5 Tips To Help Your Child Actually Sleep Well

5 Tips To Help Your Child Actually Sleep Well

By Dana Obleman

The research keeps piling up showing the vital need we have for sufficient, quality sleep, and yet most of us will be climbing into bed tonight at 11:30pm with our iPads on the nightstand, ready to wake us in the event of a 3am email. Despite our own refusal to put an emphasis on sleep, we expect our babies to snooze peacefully for 14 hours a day, without any kind of instruction or skill development. Sleeping soundly, and sleeping well, is a skill, and like any other, it needs to be learned and practiced in order to be mastered.
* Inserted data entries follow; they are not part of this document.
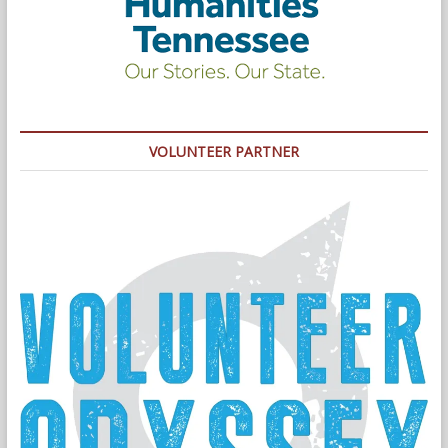
VOLUNTEER PARTNER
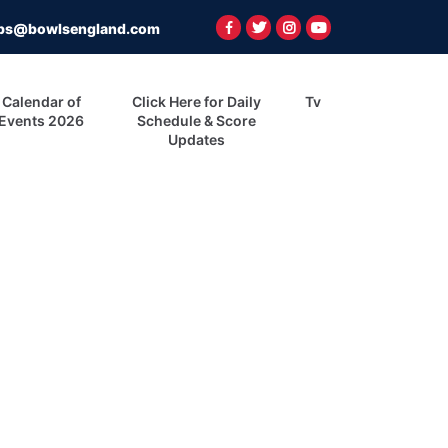
ps@bowlsengland.com
Calendar of
Click Here for Daily
Tv
Events 2026
Schedule & Score
Updates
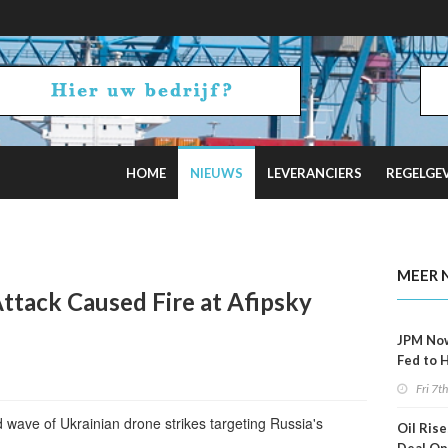
HOME
NIEUWS
LEVERANCIERS
REGELGE
ncel Offshore Wind Projects Total $4B
MEER 
ttack Caused Fire at Afipsky
JPM No
Fed to 
Decemb
Fri 7t
wave of Ukrainian drone strikes targeting Russia's
Oil Rise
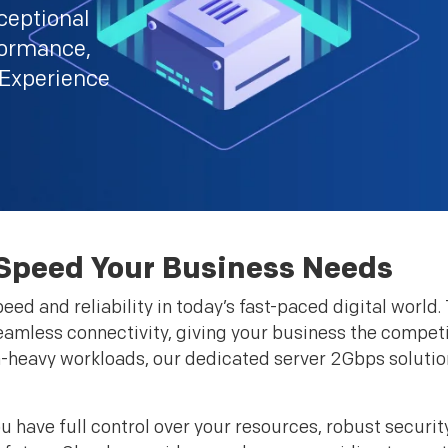
ceptional
rformance,
 Experience
 Speed Your Business Needs
ed and reliability in today’s fast-paced digital world
mless connectivity, giving your business the competit
ta-heavy workloads, our dedicated server 2Gbps solutio
have full control over your resources, robust securit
Learn to Spot the Signs of Overtiredness

Overtiredness in children manifests in strange ways, the most counterintuitive being hyperactivity. Parents will often see their child tearing around and defiantly avoiding bedtime, and make the natural assumption that they’re just not tired.

This is typically caused by the brain releasing a burst of cortisol into the bloodstream in order to compensate for what it sees as the need to stay awake. It assumes there’s a reason the child hasn’t fallen asleep at the predicted time, so it revs up their system again.
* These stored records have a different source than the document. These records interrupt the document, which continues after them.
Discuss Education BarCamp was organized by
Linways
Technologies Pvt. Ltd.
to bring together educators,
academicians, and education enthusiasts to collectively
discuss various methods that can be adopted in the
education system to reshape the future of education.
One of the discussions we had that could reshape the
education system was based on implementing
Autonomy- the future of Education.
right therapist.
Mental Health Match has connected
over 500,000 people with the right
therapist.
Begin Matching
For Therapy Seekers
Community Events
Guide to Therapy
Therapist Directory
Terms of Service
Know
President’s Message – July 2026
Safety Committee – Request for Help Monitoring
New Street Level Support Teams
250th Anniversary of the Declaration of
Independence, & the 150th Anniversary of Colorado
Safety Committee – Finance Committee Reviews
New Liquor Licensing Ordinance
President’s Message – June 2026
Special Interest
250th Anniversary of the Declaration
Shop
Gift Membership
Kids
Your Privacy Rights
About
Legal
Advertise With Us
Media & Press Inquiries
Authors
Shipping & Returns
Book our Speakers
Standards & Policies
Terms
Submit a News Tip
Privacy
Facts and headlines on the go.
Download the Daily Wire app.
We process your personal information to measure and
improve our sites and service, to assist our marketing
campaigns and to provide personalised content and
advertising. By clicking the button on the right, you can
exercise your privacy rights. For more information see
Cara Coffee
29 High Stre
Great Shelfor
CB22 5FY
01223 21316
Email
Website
The Importance of Bedtime Routines

Following on the last point, our bodies work in sync with the 24-hour clock, and release sweet, soothing melatonin when the sun starts going down, and rich, invigorating cortisol when the sun starts to rise. Since we’re not living outdoors anymore, our bodies can’t rely solely on the sun to tell us when to fire up the production, so we need to help it along.

We can do this by establishing a bedtime routine, and following it at the same time every night. Most of us have some version of a routine, but the problem is that we also tend to stare at our iPads, check our email, and think at length about what we need to get done the next day. The more we can add elements that relax the mind, and take away the ones that stimulate it, the more effective the routine.
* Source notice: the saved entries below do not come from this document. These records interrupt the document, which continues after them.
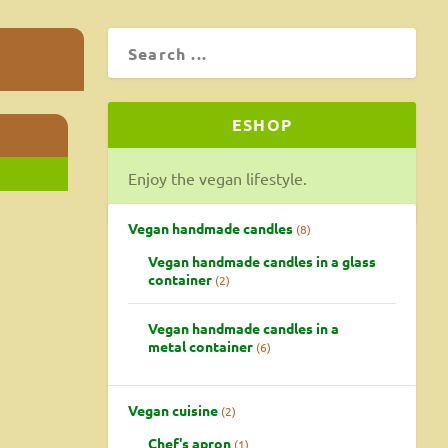
ESHOP
Enjoy the vegan lifestyle.
Vegan handmade candles
8
Vegan handmade candles in a glass
container
2
Vegan handmade candles in a
metal container
6
Vegan cuisine
2
Chef's apron
1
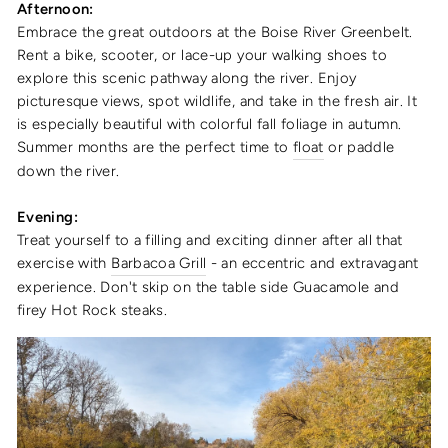
Afternoon:
Embrace the great outdoors at the Boise River Greenbelt.
Rent a bike, scooter, or lace-up your walking shoes to
explore this scenic pathway along the river. Enjoy
picturesque views, spot wildlife, and take in the fresh air. It
is especially beautiful with colorful fall foliage in autumn.
Summer months are the perfect time to
float
or paddle
down the river.
Evening:
Treat yourself to a filling and exciting dinner after all that
exercise with
Barbacoa Grill
- an eccentric and extravagant
experience. Don't skip on the table side Guacamole and
firey Hot Rock steaks.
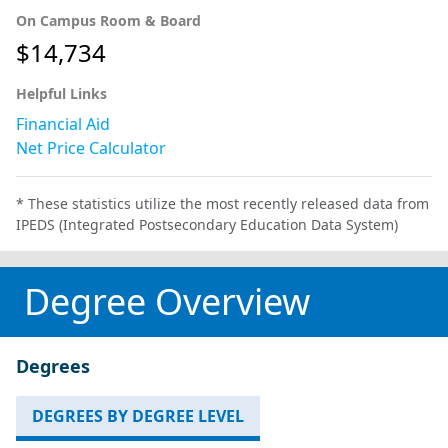
On Campus Room & Board
$14,734
Helpful Links
Financial Aid
Net Price Calculator
* These statistics utilize the most recently released data from
IPEDS (Integrated Postsecondary Education Data System)
Degree Overview
Degrees
DEGREES BY DEGREE LEVEL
Creating a Sleep Sanctuary

Building a nursery is such a beautiful, tangible way of preparing for your baby’s arrival. However, outside of some soothing color and blackout blinds, just about everything you add to a baby’s bedroom is just a distraction from its purpose, which is a place for your baby to sleep.

Mobiles, star projectors, night lights, and light-up aquariums may seem soothing, but lights and music are actually quite stimulating for an infant child. Spend that money on a high-end mattress, some cozy sheets, and a great pair of PJs, and your baby will reap the benefits.

The Importance of Naps

Kids need a lot of sleep, and they can’t get it all in one nighttime session. Newborns, for example, should be getting between 14-17 hours of sleep every day. Needless to say, the need for calories will prevent that from happening in one consolidated stretch. Daytime naps are essential for rejuvenation, building muscle, secreting growth hormones, and preventing the dreaded overtiredness that threatens to derail baby’s carefully implemented sleep schedule.

Sleep is a Skill

For kids especially, sleeping needs to be learned and rehearsed in order for them to get the most from it. Like most mammals, humans sleep in cycles, going from light sleep to deep sleep and back again, and we often wake up between them. Adults typically remain in a somnolent state when this happens, and rarely remember it, but infants and toddlers who have not learned independent sleep skills can often become agitated when they wake up, which makes it difficult for them to fall back to sleep.

Teaching your little one to recognize their crib as a place for sleeping, and helping them understand how to make the transition between consciousness and peacefully snoozing without the need for parental intervention prevents that agitation, resulting in a more relaxing, more consolidated night’s sleep for both baby and parents.